La promotion excessive de la voiture électrique relève de la même logique. On préfère le spectaculaire à l’efficace et on ne lésine pas sur les subventions pour présenter des chiffres flatteurs d’immatriculation. Mais si leur progression est significative, c’est parce que le point de départ demeure très bas et leur part dans le parc est bien trop faible pour avoir une conséquence réelle sur les consommations de carburant. En outre, les calculs montrent qu’on a simplement déplacé le moment et la forme des consommations d’énergie. Si l’électricité produite pour recharger les batteries rejette du carbone, c’est un avantage illusoire. Et si la consommation d’énergie et de matières premières pour construire les véhicules et les recycler à la fin de leur vie est bien plus élevée que pour un véhicule traditionnel, l’avantage est encore plus illusoire.

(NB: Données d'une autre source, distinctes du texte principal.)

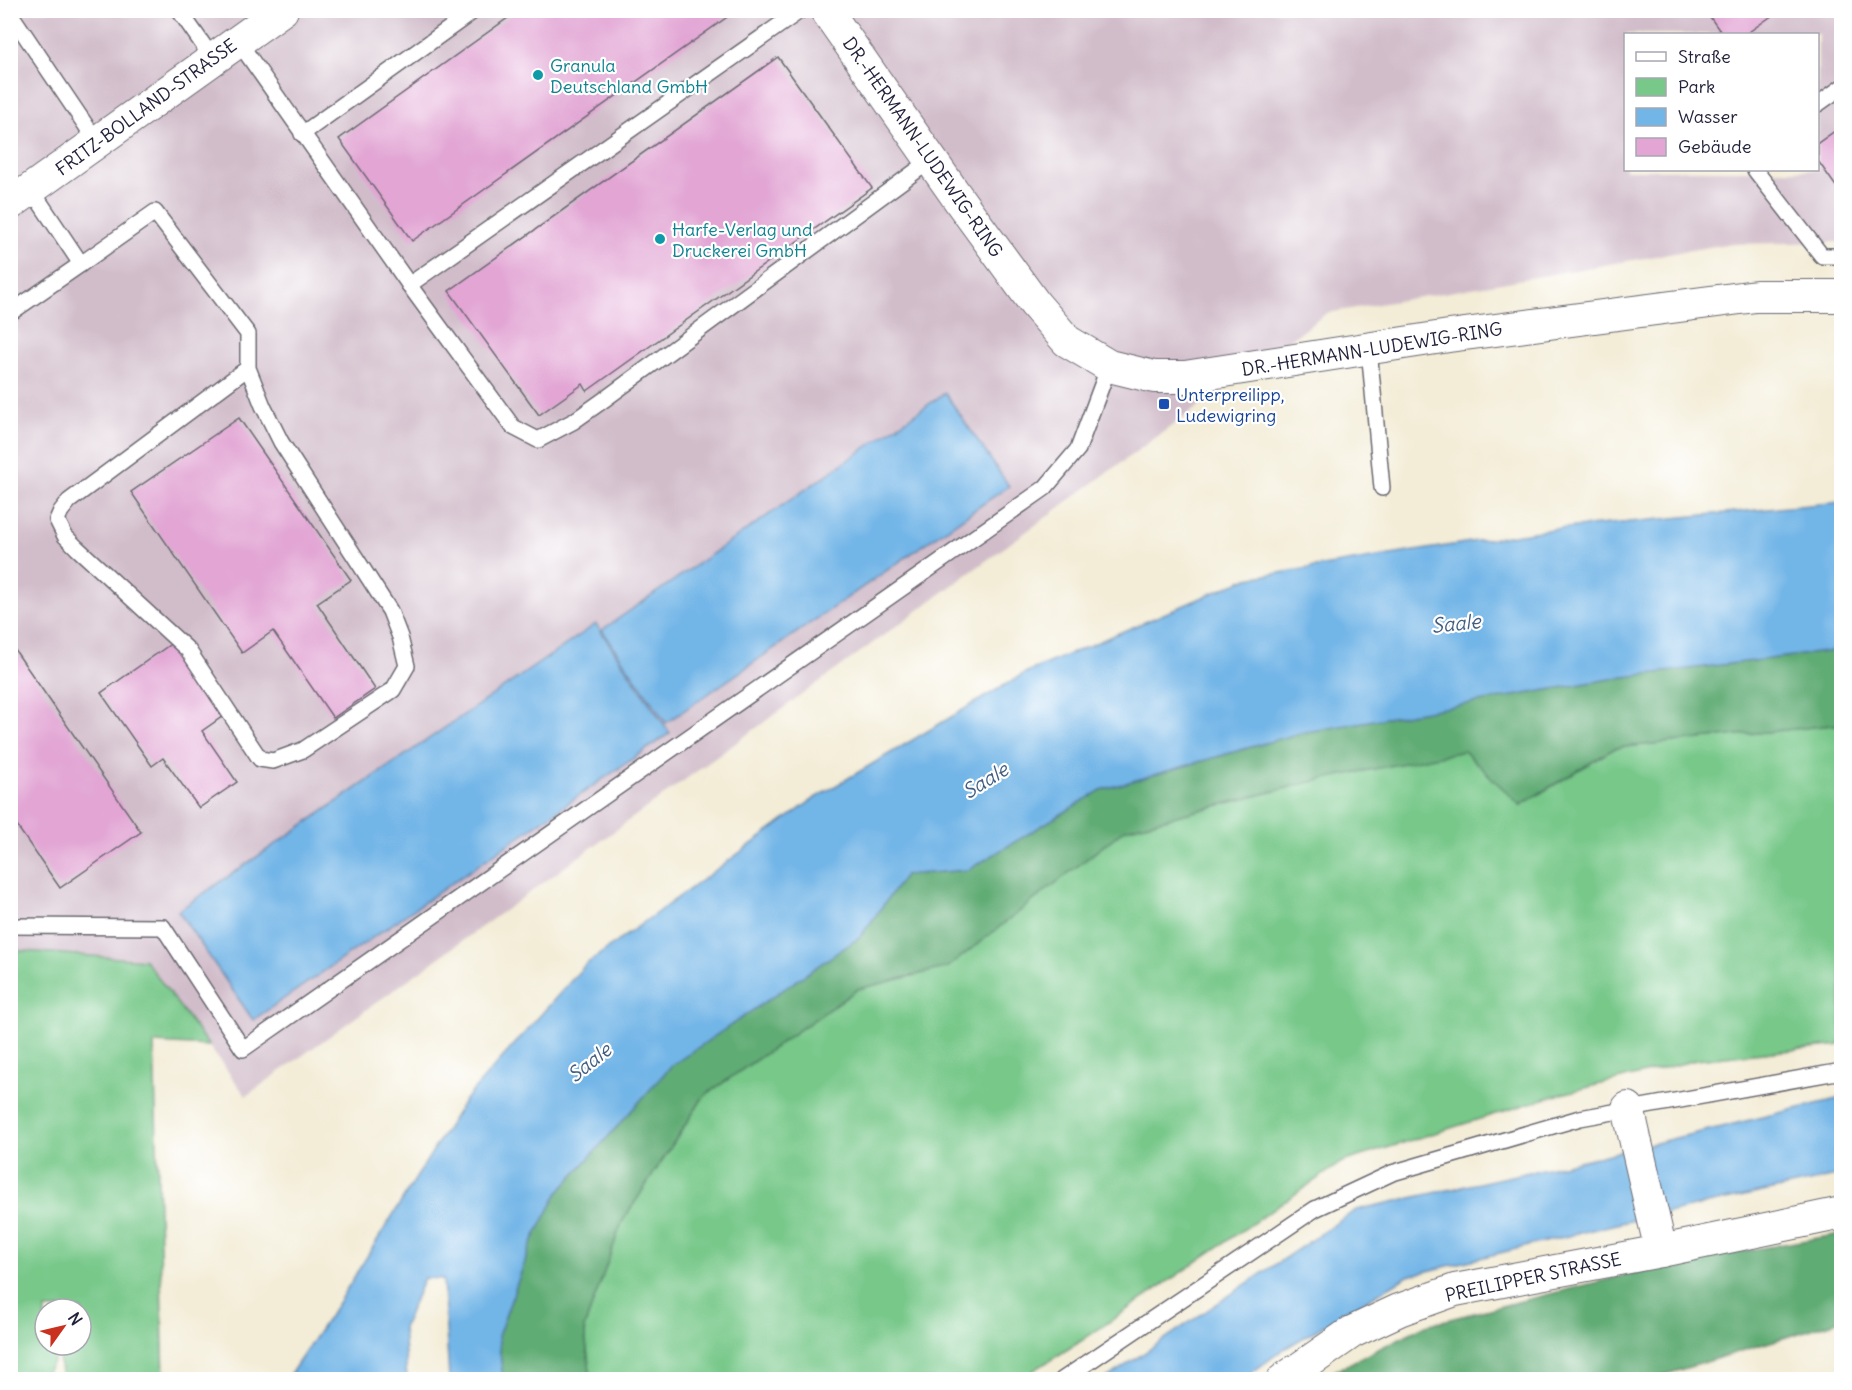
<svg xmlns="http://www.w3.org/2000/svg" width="1852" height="1390" font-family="Delius,sans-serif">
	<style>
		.industrial { fill: #d1bdca; fill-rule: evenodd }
		.green { fill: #77c889; stroke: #4c7562; stroke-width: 1.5 }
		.forest { fill: #61ac75; stroke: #426758; stroke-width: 1.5 }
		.water { fill: #72b5e7; stroke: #4a6c91; stroke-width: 1.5 }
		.building { fill: #e2a5d4 }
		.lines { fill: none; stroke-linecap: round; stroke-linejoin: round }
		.lane-casing { stroke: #6b6971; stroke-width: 18 }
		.street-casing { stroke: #6b6971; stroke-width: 34 }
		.lane { stroke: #fff; stroke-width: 15 }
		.street { stroke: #fff; stroke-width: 32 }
		.culture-dot { fill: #0f9aa8; stroke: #fff; stroke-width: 2 }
		.transit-dot { fill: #1a4fb4; stroke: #fff; stroke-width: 2 }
		.labels { text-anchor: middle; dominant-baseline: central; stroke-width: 4.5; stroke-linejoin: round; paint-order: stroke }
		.culture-label { font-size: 18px; fill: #0d838f; stroke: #fff; text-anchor: start }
		.street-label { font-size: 18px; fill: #22223b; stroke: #fff }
		.transit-label { font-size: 18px; fill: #164399; stroke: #fff; text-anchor: start }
		.water-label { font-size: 20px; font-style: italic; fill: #425d80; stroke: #fff }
	</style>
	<rect width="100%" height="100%" fill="#fff"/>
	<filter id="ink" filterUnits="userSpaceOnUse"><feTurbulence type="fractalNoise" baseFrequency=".0167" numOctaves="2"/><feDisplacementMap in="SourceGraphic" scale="12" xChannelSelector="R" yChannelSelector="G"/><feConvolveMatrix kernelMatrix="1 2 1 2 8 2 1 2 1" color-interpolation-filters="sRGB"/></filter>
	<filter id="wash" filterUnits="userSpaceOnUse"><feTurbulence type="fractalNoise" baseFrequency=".008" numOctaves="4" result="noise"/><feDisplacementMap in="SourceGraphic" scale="24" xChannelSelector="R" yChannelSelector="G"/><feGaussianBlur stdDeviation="1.35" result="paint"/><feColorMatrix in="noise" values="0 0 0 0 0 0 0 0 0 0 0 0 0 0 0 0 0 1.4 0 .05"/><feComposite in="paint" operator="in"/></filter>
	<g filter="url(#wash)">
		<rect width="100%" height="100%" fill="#f3ecd6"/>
		<path class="industrial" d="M10,11H1841V242L1726,244L1327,313L547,880L246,1096L145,960L11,950ZM1626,34H1818V170H1626Z"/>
		<g class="green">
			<path d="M1841,724V1045L1696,1060L1550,1097L1342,1162L1081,1341L1020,1379H591L584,1328L622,1222L704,1096L858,989L948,967L1125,829L1318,780L1464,751L1521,805L1615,748Z"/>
			<path d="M10,950L145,960L209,1046L154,1043L164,1379H62L57,1345H81V1309H45V1345H53L54,1361L42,1379H11Z"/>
		</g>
		<g class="forest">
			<path d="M1841,650V724L1615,748L1520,805L1464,751L1318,780L1125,829L948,967L858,989L704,1096L622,1222L584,1328L591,1379H503L498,1336L532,1242L557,1194L671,1066L860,937L905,875L968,870L1101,790L1300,733L1616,678Z"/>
			<path d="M1841,1234V1320L1651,1379L1317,1380L1426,1325L1665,1265Z"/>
		</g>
		<g class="water">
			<path d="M945,393L1009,486L666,723L602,630Z"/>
			<path d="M1841,502V650L1616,678L1300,733L1101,790L968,870L905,875L860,937L671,1066L557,1194L532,1242L498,1336L503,1379H449L443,1279L424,1278L403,1328L407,1379H287L338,1303L464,1101L585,965L815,798L1025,673L1248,578L1545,530Z"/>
			<path d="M596,624L670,733L253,1020L178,911Z"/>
			<path d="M1841,1098V1175L1612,1225L1408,1276L1284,1349L1243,1379L1104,1380L1356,1210L1593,1158Z"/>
		</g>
		<g id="blocks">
			<g class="building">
				<path d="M519,10H737L412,241L339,139Z"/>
				<path d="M1705,10H1780L1746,34H1722Z"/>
				<path d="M778,57L872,188L587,391L583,384L539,415L449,291Z"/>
				<path d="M1842,126V195L1818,161V143Z"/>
				<path d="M239,418L351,580L317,603L375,689L333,718L273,631L242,653L131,492Z"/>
				<path d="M175,641L226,714L202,731L237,782L199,808L163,758L152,766L101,693Z"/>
				<path d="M10,643L141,832L60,888L10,816Z"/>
			</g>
		</g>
	</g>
	<g filter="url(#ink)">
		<use href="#blocks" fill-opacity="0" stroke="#6b6971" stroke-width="1.5"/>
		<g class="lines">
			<g class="lane-casing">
				<g id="lane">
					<path d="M179,10L213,59"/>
					<path d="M10,13L97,142"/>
					<path d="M238,41L415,293L513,427L538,440L574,421L605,399L931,160"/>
					<path d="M1818,104L1842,87"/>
					<path d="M302,134L475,10"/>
					<path d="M1755,170L1822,256H1842"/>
					<path d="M31,189L81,264L155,212L248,334V368L263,406L281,442L390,611L400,637L407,666L393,690L303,750L273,761L260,759L188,650L77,548L65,536L57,520L61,511L69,501L248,368"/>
					<path d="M409,285L801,10"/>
					<path d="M10,313L81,264"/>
					<path d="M1369,349L1382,488"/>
					<path d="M10,926L163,927L243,1049L1045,488L1078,449L1109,366"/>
					<path d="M1062,1380L1315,1209L1392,1173L1580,1118L1842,1071"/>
				</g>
			</g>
			<g class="street-casing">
				<g id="street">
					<path d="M826,10L962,204L1035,304L1067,341L1109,366L1154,377H1185L1449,336L1756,296H1842"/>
					<path d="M10,204L282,10"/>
					<path d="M1628,1108L1661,1251"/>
					<path d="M1283,1380L1352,1332L1399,1310L1455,1290L1661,1251L1842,1213"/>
				</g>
			</g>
			<use href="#lane" class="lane"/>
			<use href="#street" class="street"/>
		</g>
	</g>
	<g class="culture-dot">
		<circle cx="538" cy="75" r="6"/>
		<circle cx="660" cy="239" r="6"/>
	</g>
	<rect class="transit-dot" x="1158" y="398" width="12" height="12" rx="3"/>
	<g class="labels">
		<g class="culture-label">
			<text x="550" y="65">Granula<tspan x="550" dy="21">Deutschland GmbH</tspan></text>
			<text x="672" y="229">Harfe-Verlag und<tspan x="672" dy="21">Druckerei GmbH</tspan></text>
		</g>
		<g class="street-label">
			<text transform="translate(146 107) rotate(-36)">FRITZ-BOLLAND-STRASSE</text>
			<text transform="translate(923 147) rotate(55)">DR.-HERMANN-LUDEWIG-RING</text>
			<text transform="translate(1372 349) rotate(-9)">DR.-HERMANN-LUDEWIG-RING</text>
			<text transform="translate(1533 1277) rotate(-12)">PREILIPPER STRASSE</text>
		</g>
		<g class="transit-label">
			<text x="1176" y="394">Unterpreilipp,<tspan x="1176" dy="21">Ludewigring</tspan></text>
		</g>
		<g class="water-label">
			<text transform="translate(1456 623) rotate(-6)">Saale</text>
			<text transform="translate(985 780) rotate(-32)">Saale</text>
			<text transform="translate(589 1062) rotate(-39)">Saale</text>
		</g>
	</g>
	<rect width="1852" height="1390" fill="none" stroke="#fff" stroke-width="36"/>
	<rect x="1624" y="33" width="195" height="138" fill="#ffffff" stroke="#a7a7b1" stroke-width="1.5"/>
	<rect x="1636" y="52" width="30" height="9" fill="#ffffff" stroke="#a7a7b1" stroke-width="1.5"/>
	<text x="1678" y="63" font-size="18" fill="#22223b">Straße</text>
	<rect x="1636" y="78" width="30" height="18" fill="#77c889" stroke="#a7a7b1" stroke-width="1.5"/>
	<text x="1678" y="93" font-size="18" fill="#22223b">Park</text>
	<rect x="1636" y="108" width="30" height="18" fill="#72b5e7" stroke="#a7a7b1" stroke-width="1.5"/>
	<text x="1678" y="123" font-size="18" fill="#22223b">Wasser</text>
	<rect x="1636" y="138" width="30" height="18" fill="#e2a5d4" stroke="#a7a7b1" stroke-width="1.5"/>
	<text x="1678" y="153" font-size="18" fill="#22223b">Gebäude</text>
	<g transform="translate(63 1327) rotate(56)"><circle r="28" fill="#ffffff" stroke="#a7a7b1" stroke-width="1.5"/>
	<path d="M0-4.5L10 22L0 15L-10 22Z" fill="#c8321e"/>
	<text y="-9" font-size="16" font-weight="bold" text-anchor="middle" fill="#22223b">N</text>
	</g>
</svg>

Le recours à un concept flou, la neutralité carbone, masque en réalité l’incapacité des Etats à trouver des solutions permettant d’aboutir à la seule chose qui compte, la réduction des consommations réelles d’énergie. Celle-ci ne peut résulter que du choix de politiques appropriées débouchant sur des innovations décisives et sur une évolution des comportements des agents économiques. Les tendances actuelles montrent qu’on en est loin et  c’est cette impuissance que traduisent les marchés financiers à travers la hausse des cours du baril de pétrole.